Man muss bloß höllisch aufpassen, weil immer wieder diese dummen Schafe auf der Straße herumstehen und nur wiederwillig Platz machen.
Nach kurzer Zeit aber wandelt sich das Bild. Bäume und Sträucher verschwinden und der Blick öffnet sich einer felsigen Mondlandschaft. In der Ferne leuchtet zwischen den Bergen azurblau das Meer.
Es macht unglaublich viel Spaß, auf dem verschlungenen Single Track durch diese unwirtliche Landschaft zu fahren. Außerdem ist es ein strahlend sonniger Tag und es sieht weit und breit nicht nach Regenkombi aus. Schließlich erreiche ich die Küste und sehe an einer kleinen Bucht mit schneeweißem Sand sogar einige Badende im azurblauen Wasser herumplantschen. Ich kann kaum glauben, dass ich in Schottland bin.
An der Küstenstraße nahe Clachtoll
In dieser Kirche werden nur noch Schafe auf einer grünen Aue geweidet
Ginster und Fingerhut sind in Schottland häufig zu sehen
Bin ich nicht vor ein paar hundert Metern an einem wunderschön gelegenen Campingplatz am Meer vorbeigefahren? Ich wende erneut und fahre zurück.

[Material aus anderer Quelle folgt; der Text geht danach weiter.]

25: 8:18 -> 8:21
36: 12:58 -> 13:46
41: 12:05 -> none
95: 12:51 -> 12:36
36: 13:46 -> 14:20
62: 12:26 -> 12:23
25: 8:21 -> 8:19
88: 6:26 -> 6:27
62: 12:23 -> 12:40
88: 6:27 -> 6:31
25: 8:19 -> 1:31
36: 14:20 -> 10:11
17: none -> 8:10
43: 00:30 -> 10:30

Der Scourie Camping Park ist tatsächlich eine Entdeckung: Hier stehen endlich einmal nicht die Wohnmobile, sonder die Zeltcamper auf den schönsten Plätzen direkt am Wasser. Für die Zelte gibt es terrassenförmig angelegte Rasenflächen mit Blick aufs Meer.

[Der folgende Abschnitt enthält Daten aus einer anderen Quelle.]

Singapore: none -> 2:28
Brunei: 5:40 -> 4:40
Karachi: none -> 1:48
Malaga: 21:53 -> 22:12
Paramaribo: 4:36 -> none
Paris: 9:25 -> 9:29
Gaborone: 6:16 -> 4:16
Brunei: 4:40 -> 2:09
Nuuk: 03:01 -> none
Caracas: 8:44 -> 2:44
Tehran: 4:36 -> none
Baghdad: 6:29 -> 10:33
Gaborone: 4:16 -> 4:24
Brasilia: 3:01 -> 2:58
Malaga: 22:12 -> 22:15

Wenige Minuten später zelte ich auf feinstem englischen Rasen und die Green Cow steht gleich daneben.
Ich lege einen Stein unter den Seitenständer der Kawasaki, weil der Rasen so flauschig ist, dass der Ständer sonst einsinkt. Wow, denke ich. Welch ein wunderschöner Zeltplatz das ist.
Man hat von jedem Stellplatz aus freien Blick aufs Meer
Inzwischen scheint längst wieder die Sonne und ich frage mich, ob ich schon Hunger habe. Gegenfrage: Ist der Papst katholisch? Natürlich habe ich Hunger und so baue ich Svenjas kleine Hexenküche in der Apsis auf.
Das Abendessen im Zelt ist für mich immer das Highlight des Tages. Ich brate mir vier verblüffend leckere Steak Burgers, esse eine Dose Heinz Baked Beanz dazu und gönne mir zum Nachtisch eine Tafel Toblerone und eine Dose John Smith's. Dieses cremige Bier wird ab sofort mein neues Lieblingsbier und verdrängt das Fursty Ferret auf Platz 2. Puh, bin ich satt. Welch ein schöner Abend, es ist fast völlig windstill. Ich lasse mich nach hinten auf den Schlafsack sinken, während meine Beine noch aus dem Zelt ragen.
"Nur einen Moment ausruhen.", sage ich zu Pieps, der kleinen Maus, die mich ungläubig ansieht, weil ich alles alleine gegessen habe, aber innerhalb von Sekunden bin ich fest eingeschlafen. Wie gut, dass die schottischen Midges lediglich ein Mythos sind, denn wenn es sie wirklich gäbe, dann hätten sie heute leichtes Spiel gehabt.